------ Listing

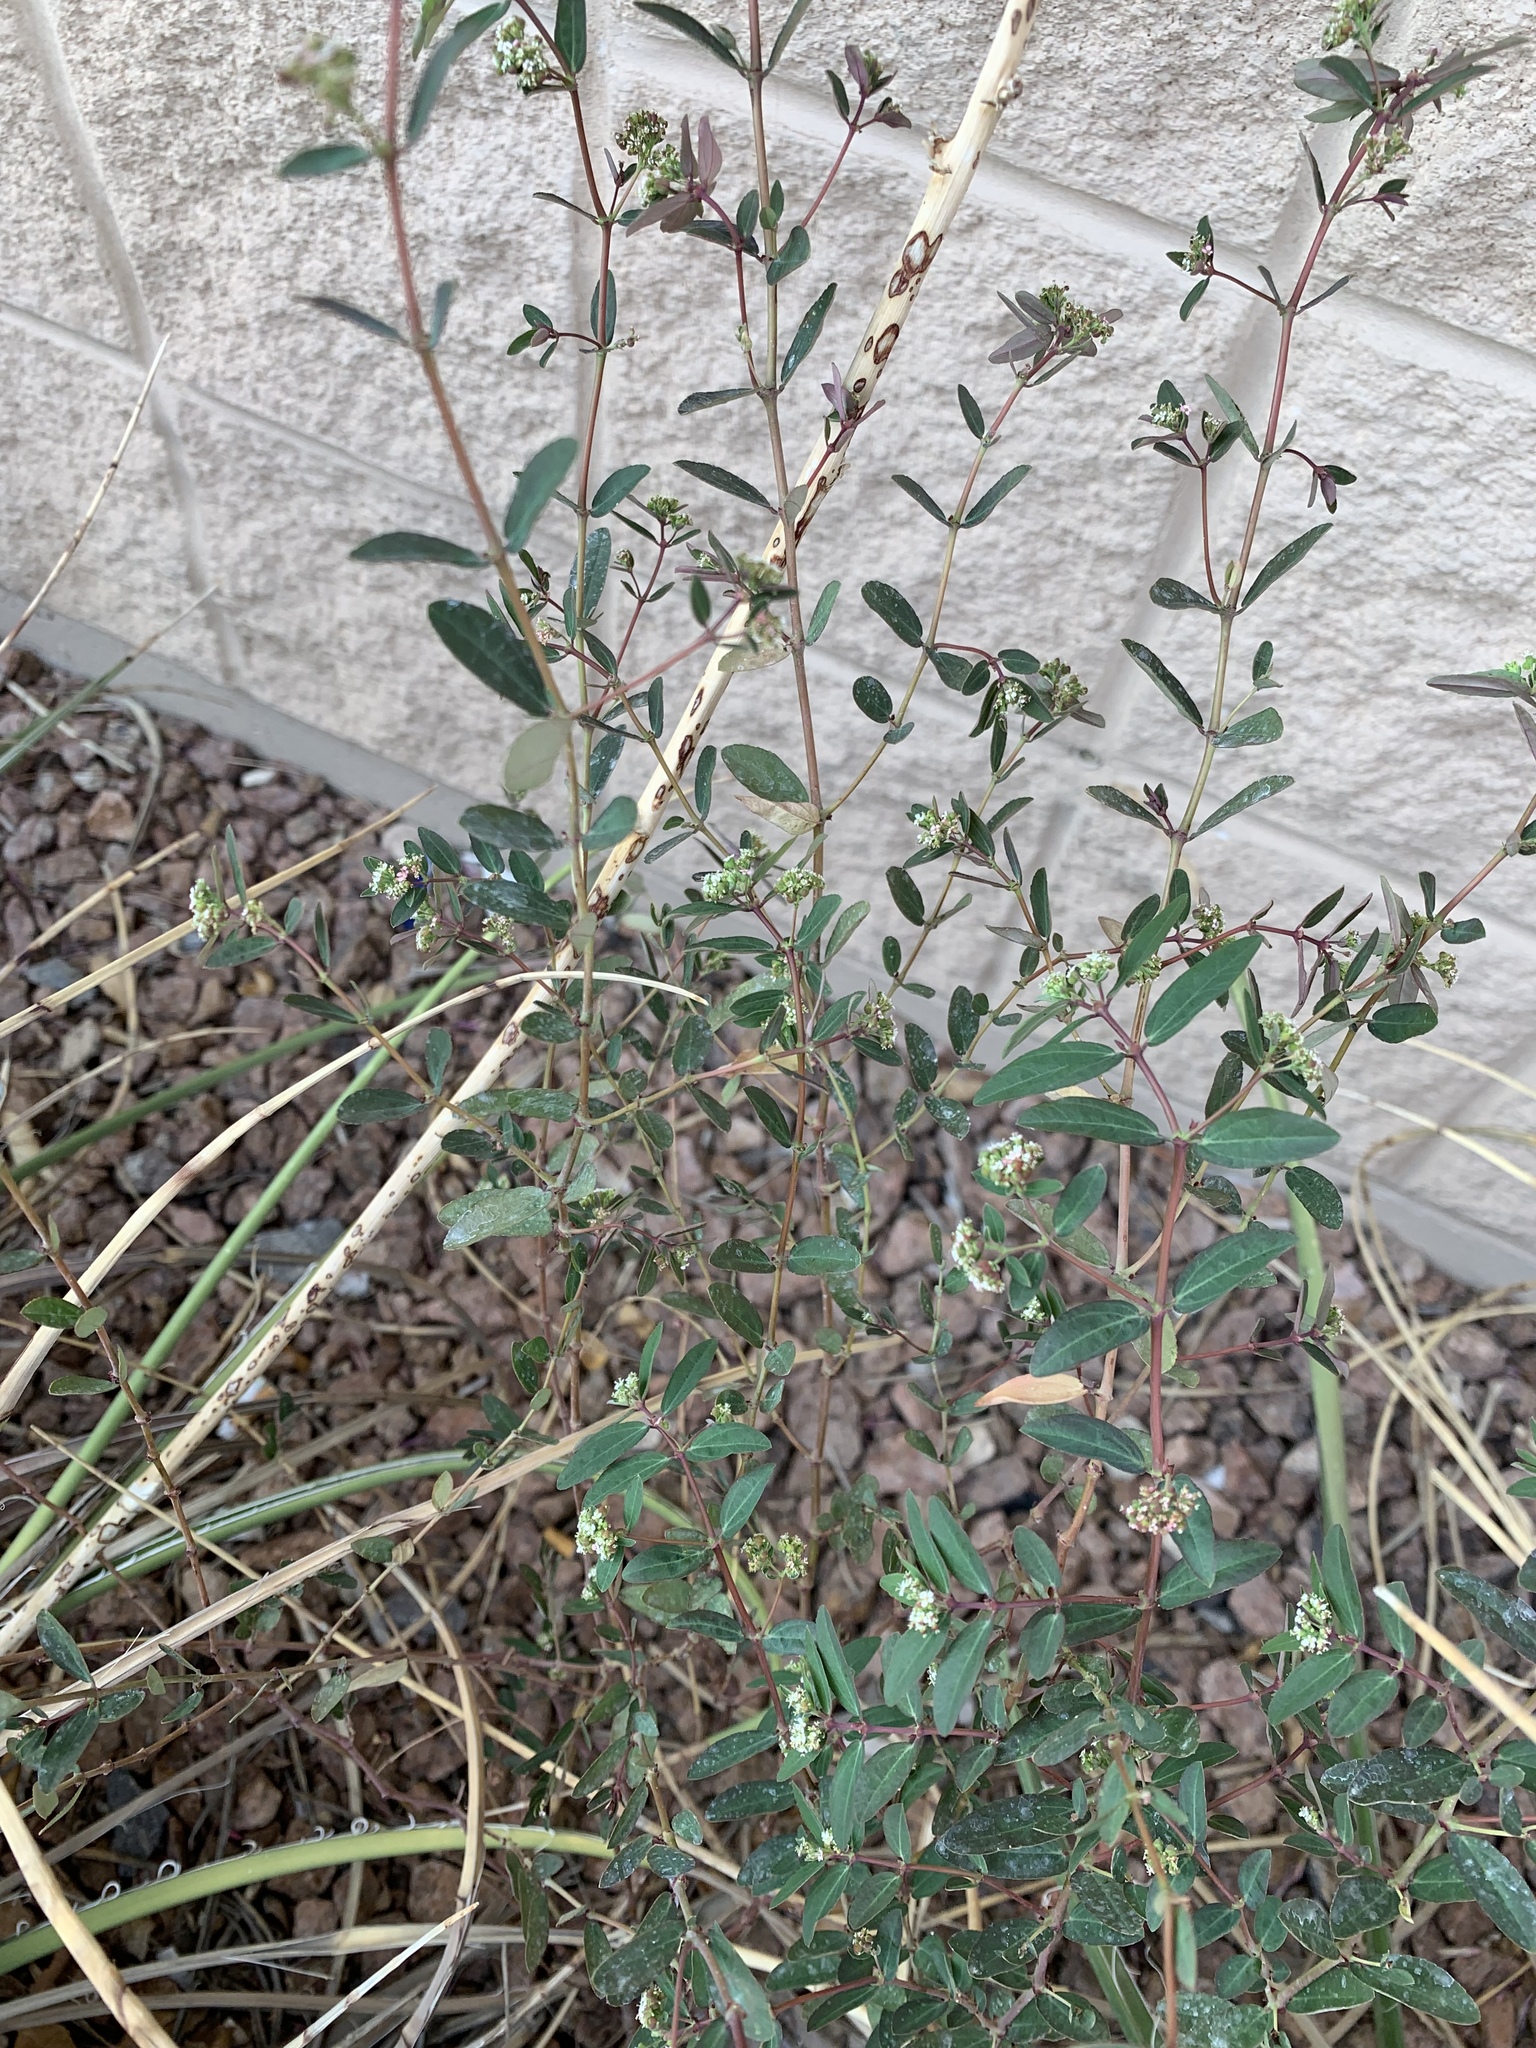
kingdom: Plantae
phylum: Tracheophyta
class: Magnoliopsida
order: Malpighiales
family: Euphorbiaceae
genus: Euphorbia
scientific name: Euphorbia hypericifolia
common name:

------------

• **Stated problem**: Rewrite the records with every "scientific name" swapped for "binomial name", keeping all other text the same, and leave out the pictures.

• **Solution to this task**:
kingdom: Plantae
phylum: Tracheophyta
class: Magnoliopsida
order: Malpighiales
family: Euphorbiaceae
genus: Euphorbia
binomial name: Euphorbia hypericifolia
common name:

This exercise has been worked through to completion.